§ ACTIVITY
For the records below, the count of lines that hold "table" is required; give only that number.

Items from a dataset
++++++++

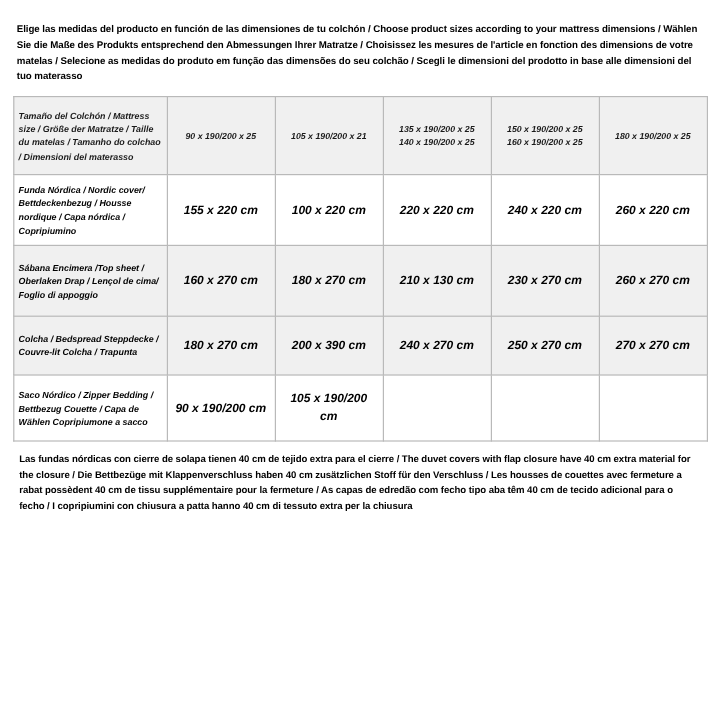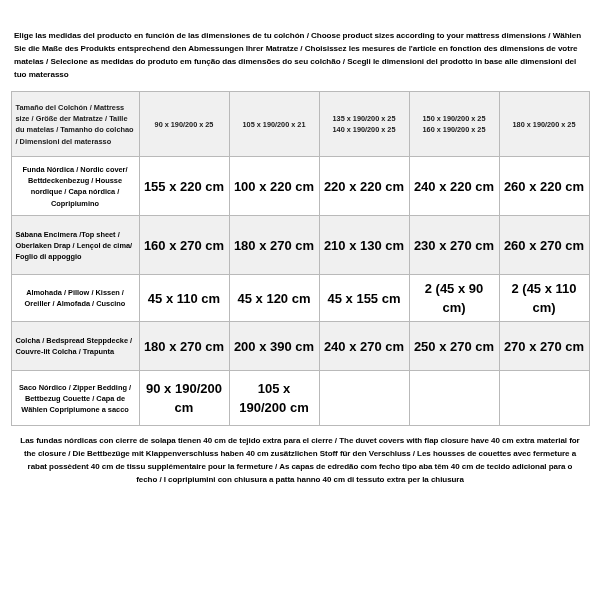--- a/index.html
+++ b/index.html
@@ -27,7 +27,7 @@
     font-weight: bold;
     line-height: 1.62;
     color: #000;
-    margin: 15px 4px 10px 4px;
+    margin: 4px 4px 10px 4px;
     letter-spacing: -0.05px;
   }
   table.sizes {

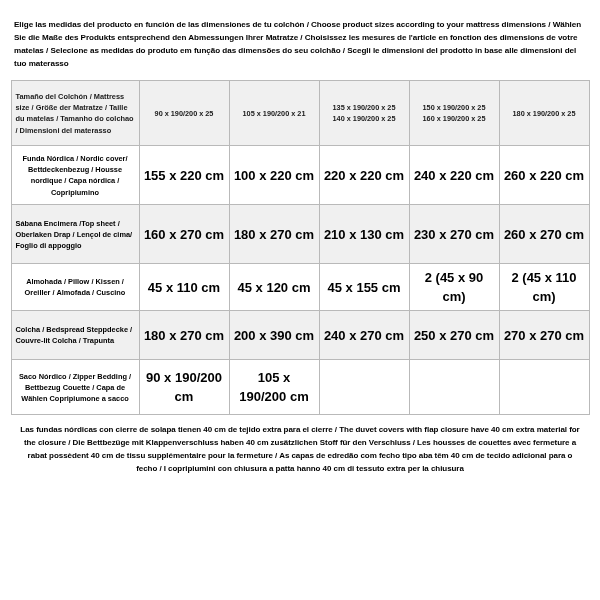--- a/index.html
+++ b/index.html
@@ -35,6 +35,7 @@
     table-layout: fixed;
     width: 488px;
     margin: 0 auto;
+    font-style: italic;
   }
   table.sizes td {
     border: 1px solid #b9b9b9;

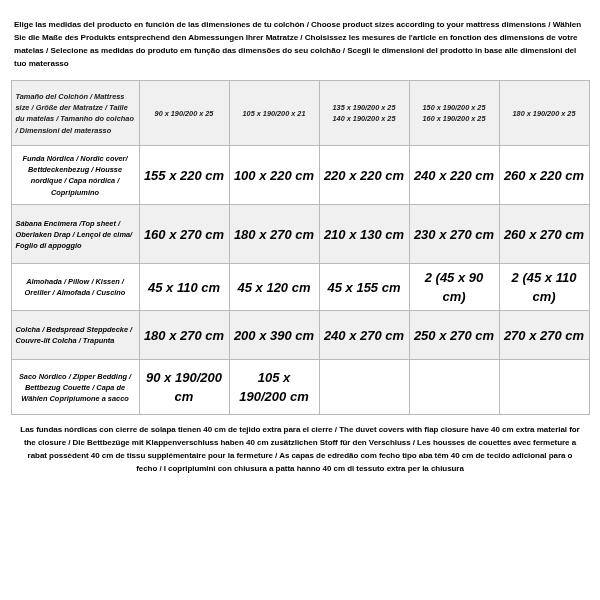--- a/index.html
+++ b/index.html
@@ -77,7 +77,7 @@
   tr.row-bedspread td { height: 42px; }
   tr.row-zipper td { height: 48px; }
   tr.shaded td { background: #f0f0f0; }
-  tr.plain td { background: #ffffff; text-align: center; }
+  tr.plain td { background: #ffffff; }
   .footnote {
     font-size: 8px;
     font-weight: bold;

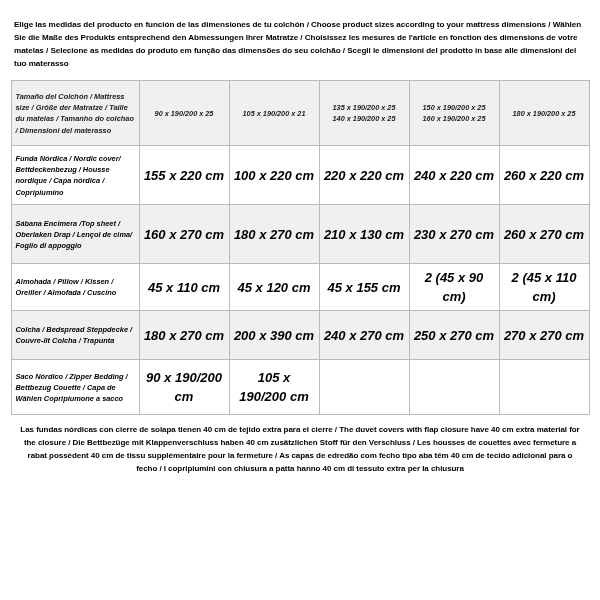--- a/index.html
+++ b/index.html
@@ -53,7 +53,7 @@
     padding-left: 6px;
   }
   .cell-val {
-    font-size: 13px;
+    font-size: 10px;
     font-weight: bold;
     text-align: center;
     color: #000;

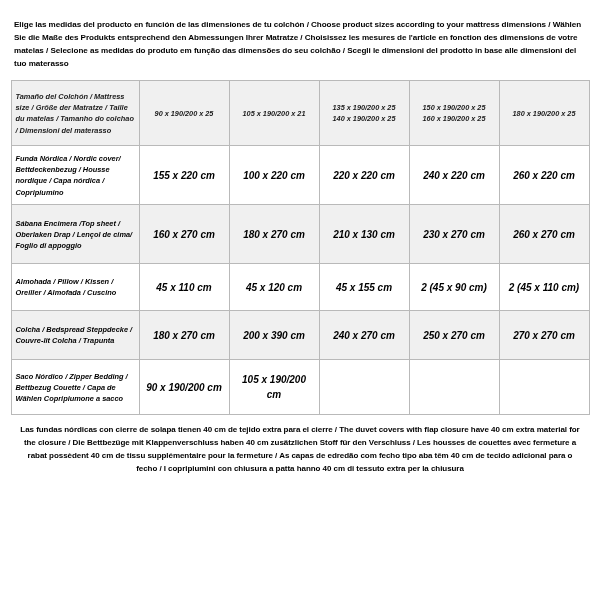--- a/index.html
+++ b/index.html
@@ -136,14 +136,6 @@
 
 
 
-      <tr class="row-pillow plain">
-        <td class="row-label">Almohada / Pillow / Kissen / Oreiller / Almofada / Cuscino</td>
-        <td class="cell-val">45 x 110 cm</td>
-        <td class="cell-val">45 x 120 cm</td>
-        <td class="cell-val">45 x 155 cm</td>
-        <td class="cell-val">2 (45 x 90 cm)</td>
-        <td class="cell-val">2 (45 x 110 cm)</td>
-      </tr>
 
       <tr class="row-bedspread shaded">
         <td class="row-label">Colcha / Bedspread Steppdecke / Couvre-lit Colcha / Trapunta</td>

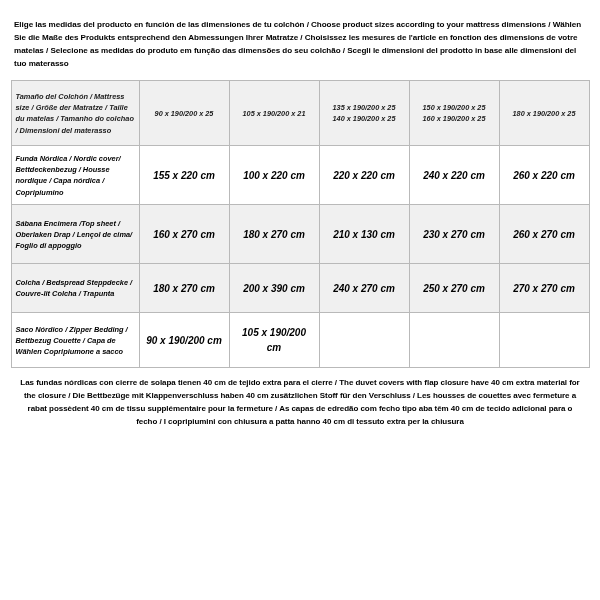--- a/index.html
+++ b/index.html
@@ -85,7 +85,6 @@
     color: #000;
     margin: 9px 6px 0 6px;
     letter-spacing: -0.05px;
-    text-align: center;
   }
 </style>
 </head>

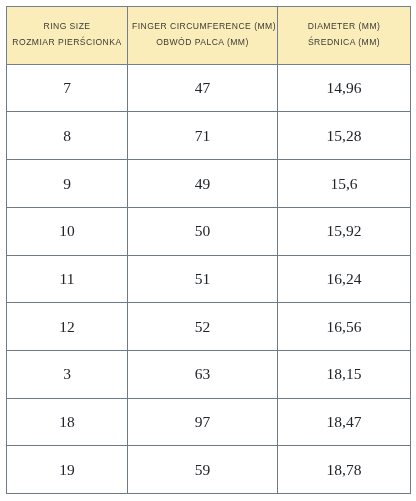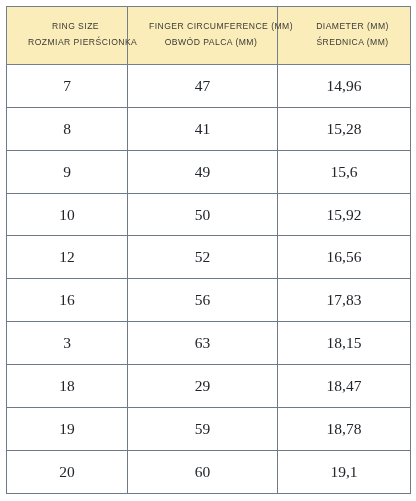--- a/index.html
+++ b/index.html
@@ -39,7 +39,7 @@
   thead th {
     background: #faedb9;
     border: 1px solid #737f8c;
-    padding: 12px 4px 13px 21px;
+    padding: 12px 4px 13px 4px;
     text-align: center;
     vertical-align: middle;
     font-family: "Liberation Sans", sans-serif;

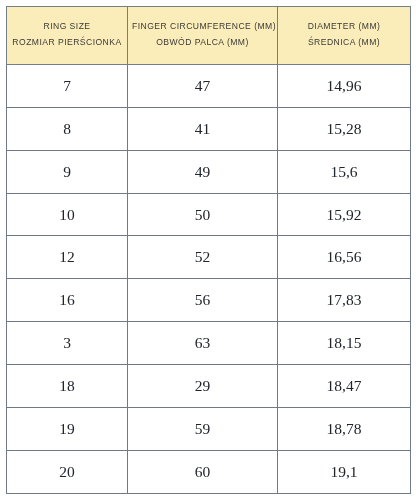--- a/index.html
+++ b/index.html
@@ -102,7 +102,7 @@
         </tr>
         <tr>
           <td>8</td>
-          <td>41</td>
+          <td>71</td>
           <td>15,28</td>
         </tr>
         <tr>

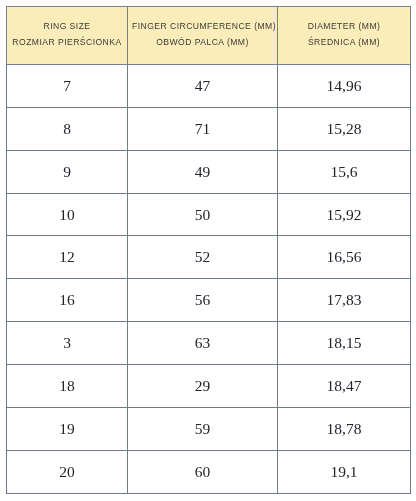--- a/index.html
+++ b/index.html
@@ -116,6 +116,11 @@
           <td>15,92</td>
         </tr>
         <tr>
+          <td>11</td>
+          <td>51</td>
+          <td>16,24</td>
+        </tr>
+        <tr>
           <td>12</td>
           <td>52</td>
           <td>16,56</td>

++++++++

§ WORKED SOLUTION
3